Exercise:
Edit the listing below so that each instance of "АКТУЕЛНО" is changed to "НОВОСТИ", with all other text left unchanged.

[[ Task inputs, beginning ]]

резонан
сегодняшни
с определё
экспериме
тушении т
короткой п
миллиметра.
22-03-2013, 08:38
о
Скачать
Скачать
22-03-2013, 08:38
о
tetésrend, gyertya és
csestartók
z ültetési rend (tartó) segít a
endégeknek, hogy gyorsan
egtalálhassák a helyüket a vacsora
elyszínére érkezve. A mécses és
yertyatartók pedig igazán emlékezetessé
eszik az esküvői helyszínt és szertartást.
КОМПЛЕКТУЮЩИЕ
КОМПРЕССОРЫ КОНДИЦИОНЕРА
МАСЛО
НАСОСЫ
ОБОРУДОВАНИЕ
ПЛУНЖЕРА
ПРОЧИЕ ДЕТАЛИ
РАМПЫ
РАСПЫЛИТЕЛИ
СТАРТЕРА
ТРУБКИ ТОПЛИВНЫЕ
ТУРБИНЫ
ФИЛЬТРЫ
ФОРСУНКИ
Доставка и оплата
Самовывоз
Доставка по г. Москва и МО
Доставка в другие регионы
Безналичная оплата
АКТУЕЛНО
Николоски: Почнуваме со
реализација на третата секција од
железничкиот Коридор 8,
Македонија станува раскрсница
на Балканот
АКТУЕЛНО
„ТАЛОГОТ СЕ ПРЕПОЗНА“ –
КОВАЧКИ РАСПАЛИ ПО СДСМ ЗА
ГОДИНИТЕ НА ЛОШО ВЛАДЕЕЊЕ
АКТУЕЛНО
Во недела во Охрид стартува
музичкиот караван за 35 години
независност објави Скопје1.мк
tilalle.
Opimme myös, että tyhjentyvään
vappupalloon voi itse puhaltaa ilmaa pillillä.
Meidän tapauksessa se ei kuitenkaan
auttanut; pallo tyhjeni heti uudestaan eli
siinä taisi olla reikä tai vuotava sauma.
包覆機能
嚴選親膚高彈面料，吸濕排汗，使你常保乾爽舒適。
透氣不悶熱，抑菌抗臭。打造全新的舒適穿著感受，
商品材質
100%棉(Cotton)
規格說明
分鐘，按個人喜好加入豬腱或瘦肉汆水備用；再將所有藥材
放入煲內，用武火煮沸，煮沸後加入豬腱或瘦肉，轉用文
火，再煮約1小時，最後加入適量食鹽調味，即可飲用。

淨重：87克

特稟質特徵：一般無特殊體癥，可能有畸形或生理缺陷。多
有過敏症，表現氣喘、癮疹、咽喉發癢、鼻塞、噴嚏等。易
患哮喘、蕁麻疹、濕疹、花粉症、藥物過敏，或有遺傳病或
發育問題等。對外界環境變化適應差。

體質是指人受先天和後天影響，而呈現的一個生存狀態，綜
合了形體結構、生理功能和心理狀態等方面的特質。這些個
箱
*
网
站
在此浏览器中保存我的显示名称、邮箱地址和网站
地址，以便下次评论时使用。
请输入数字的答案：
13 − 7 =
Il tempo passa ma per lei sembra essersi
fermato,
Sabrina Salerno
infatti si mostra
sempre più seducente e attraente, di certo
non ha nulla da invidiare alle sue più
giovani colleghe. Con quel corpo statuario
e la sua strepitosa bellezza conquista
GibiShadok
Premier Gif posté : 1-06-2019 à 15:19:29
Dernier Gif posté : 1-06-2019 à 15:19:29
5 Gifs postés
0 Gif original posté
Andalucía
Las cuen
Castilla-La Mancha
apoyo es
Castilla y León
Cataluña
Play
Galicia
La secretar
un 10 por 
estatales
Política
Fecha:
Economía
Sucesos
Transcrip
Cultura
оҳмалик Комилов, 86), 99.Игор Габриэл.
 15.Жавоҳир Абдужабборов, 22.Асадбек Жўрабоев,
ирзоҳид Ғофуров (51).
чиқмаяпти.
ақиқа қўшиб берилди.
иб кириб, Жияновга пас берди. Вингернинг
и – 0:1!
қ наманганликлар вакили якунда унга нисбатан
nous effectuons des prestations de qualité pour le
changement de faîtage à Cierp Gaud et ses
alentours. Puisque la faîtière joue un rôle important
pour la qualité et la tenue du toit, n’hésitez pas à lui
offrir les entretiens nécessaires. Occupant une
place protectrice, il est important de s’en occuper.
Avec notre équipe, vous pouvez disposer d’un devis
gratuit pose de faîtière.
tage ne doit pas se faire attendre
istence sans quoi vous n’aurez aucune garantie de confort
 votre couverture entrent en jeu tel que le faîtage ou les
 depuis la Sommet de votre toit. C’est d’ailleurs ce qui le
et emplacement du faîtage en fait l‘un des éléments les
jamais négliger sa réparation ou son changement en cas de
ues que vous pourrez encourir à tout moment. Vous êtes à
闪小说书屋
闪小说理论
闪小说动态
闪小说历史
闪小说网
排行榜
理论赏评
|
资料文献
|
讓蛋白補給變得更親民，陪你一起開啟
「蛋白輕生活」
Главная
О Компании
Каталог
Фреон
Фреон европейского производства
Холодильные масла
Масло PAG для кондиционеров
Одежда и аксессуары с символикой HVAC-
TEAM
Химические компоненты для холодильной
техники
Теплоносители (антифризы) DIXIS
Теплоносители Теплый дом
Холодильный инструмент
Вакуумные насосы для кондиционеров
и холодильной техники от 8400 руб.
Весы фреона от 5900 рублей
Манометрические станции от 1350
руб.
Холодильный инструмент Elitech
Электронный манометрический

[[ Task inputs, end ]]

Exercise output:
резонан
сегодняшни
с определё
экспериме
тушении т
короткой п
миллиметра.
22-03-2013, 08:38
о
Скачать
Скачать
22-03-2013, 08:38
о
tetésrend, gyertya és
csestartók
z ültetési rend (tartó) segít a
endégeknek, hogy gyorsan
egtalálhassák a helyüket a vacsora
elyszínére érkezve. A mécses és
yertyatartók pedig igazán emlékezetessé
eszik az esküvői helyszínt és szertartást.
КОМПЛЕКТУЮЩИЕ
КОМПРЕССОРЫ КОНДИЦИОНЕРА
МАСЛО
НАСОСЫ
ОБОРУДОВАНИЕ
ПЛУНЖЕРА
ПРОЧИЕ ДЕТАЛИ
РАМПЫ
РАСПЫЛИТЕЛИ
СТАРТЕРА
ТРУБКИ ТОПЛИВНЫЕ
ТУРБИНЫ
ФИЛЬТРЫ
ФОРСУНКИ
Доставка и оплата
Самовывоз
Доставка по г. Москва и МО
Доставка в другие регионы
Безналичная оплата
НОВОСТИ
Николоски: Почнуваме со
реализација на третата секција од
железничкиот Коридор 8,
Македонија станува раскрсница
на Балканот
НОВОСТИ
„ТАЛОГОТ СЕ ПРЕПОЗНА“ –
КОВАЧКИ РАСПАЛИ ПО СДСМ ЗА
ГОДИНИТЕ НА ЛОШО ВЛАДЕЕЊЕ
НОВОСТИ
Во недела во Охрид стартува
музичкиот караван за 35 години
независност објави Скопје1.мк
tilalle.
Opimme myös, että tyhjentyvään
vappupalloon voi itse puhaltaa ilmaa pillillä.
Meidän tapauksessa se ei kuitenkaan
auttanut; pallo tyhjeni heti uudestaan eli
siinä taisi olla reikä tai vuotava sauma.
包覆機能
嚴選親膚高彈面料，吸濕排汗，使你常保乾爽舒適。
透氣不悶熱，抑菌抗臭。打造全新的舒適穿著感受，
商品材質
100%棉(Cotton)
規格說明
分鐘，按個人喜好加入豬腱或瘦肉汆水備用；再將所有藥材
放入煲內，用武火煮沸，煮沸後加入豬腱或瘦肉，轉用文
火，再煮約1小時，最後加入適量食鹽調味，即可飲用。

淨重：87克

特稟質特徵：一般無特殊體癥，可能有畸形或生理缺陷。多
有過敏症，表現氣喘、癮疹、咽喉發癢、鼻塞、噴嚏等。易
患哮喘、蕁麻疹、濕疹、花粉症、藥物過敏，或有遺傳病或
發育問題等。對外界環境變化適應差。

體質是指人受先天和後天影響，而呈現的一個生存狀態，綜
合了形體結構、生理功能和心理狀態等方面的特質。這些個
箱
*
网
站
在此浏览器中保存我的显示名称、邮箱地址和网站
地址，以便下次评论时使用。
请输入数字的答案：
13 − 7 =
Il tempo passa ma per lei sembra essersi
fermato,
Sabrina Salerno
infatti si mostra
sempre più seducente e attraente, di certo
non ha nulla da invidiare alle sue più
giovani colleghe. Con quel corpo statuario
e la sua strepitosa bellezza conquista
GibiShadok
Premier Gif posté : 1-06-2019 à 15:19:29
Dernier Gif posté : 1-06-2019 à 15:19:29
5 Gifs postés
0 Gif original posté
Andalucía
Las cuen
Castilla-La Mancha
apoyo es
Castilla y León
Cataluña
Play
Galicia
La secretar
un 10 por 
estatales
Política
Fecha:
Economía
Sucesos
Transcrip
Cultura
оҳмалик Комилов, 86), 99.Игор Габриэл.
 15.Жавоҳир Абдужабборов, 22.Асадбек Жўрабоев,
ирзоҳид Ғофуров (51).
чиқмаяпти.
ақиқа қўшиб берилди.
иб кириб, Жияновга пас берди. Вингернинг
и – 0:1!
қ наманганликлар вакили якунда унга нисбатан
nous effectuons des prestations de qualité pour le
changement de faîtage à Cierp Gaud et ses
alentours. Puisque la faîtière joue un rôle important
pour la qualité et la tenue du toit, n’hésitez pas à lui
offrir les entretiens nécessaires. Occupant une
place protectrice, il est important de s’en occuper.
Avec notre équipe, vous pouvez disposer d’un devis
gratuit pose de faîtière.
tage ne doit pas se faire attendre
istence sans quoi vous n’aurez aucune garantie de confort
 votre couverture entrent en jeu tel que le faîtage ou les
 depuis la Sommet de votre toit. C’est d’ailleurs ce qui le
et emplacement du faîtage en fait l‘un des éléments les
jamais négliger sa réparation ou son changement en cas de
ues que vous pourrez encourir à tout moment. Vous êtes à
闪小说书屋
闪小说理论
闪小说动态
闪小说历史
闪小说网
排行榜
理论赏评
|
资料文献
|
讓蛋白補給變得更親民，陪你一起開啟
「蛋白輕生活」
Главная
О Компании
Каталог
Фреон
Фреон европейского производства
Холодильные масла
Масло PAG для кондиционеров
Одежда и аксессуары с символикой HVAC-
TEAM
Химические компоненты для холодильной
техники
Теплоносители (антифризы) DIXIS
Теплоносители Теплый дом
Холодильный инструмент
Вакуумные насосы для кондиционеров
и холодильной техники от 8400 руб.
Весы фреона от 5900 рублей
Манометрические станции от 1350
руб.
Холодильный инструмент Elitech
Электронный манометрический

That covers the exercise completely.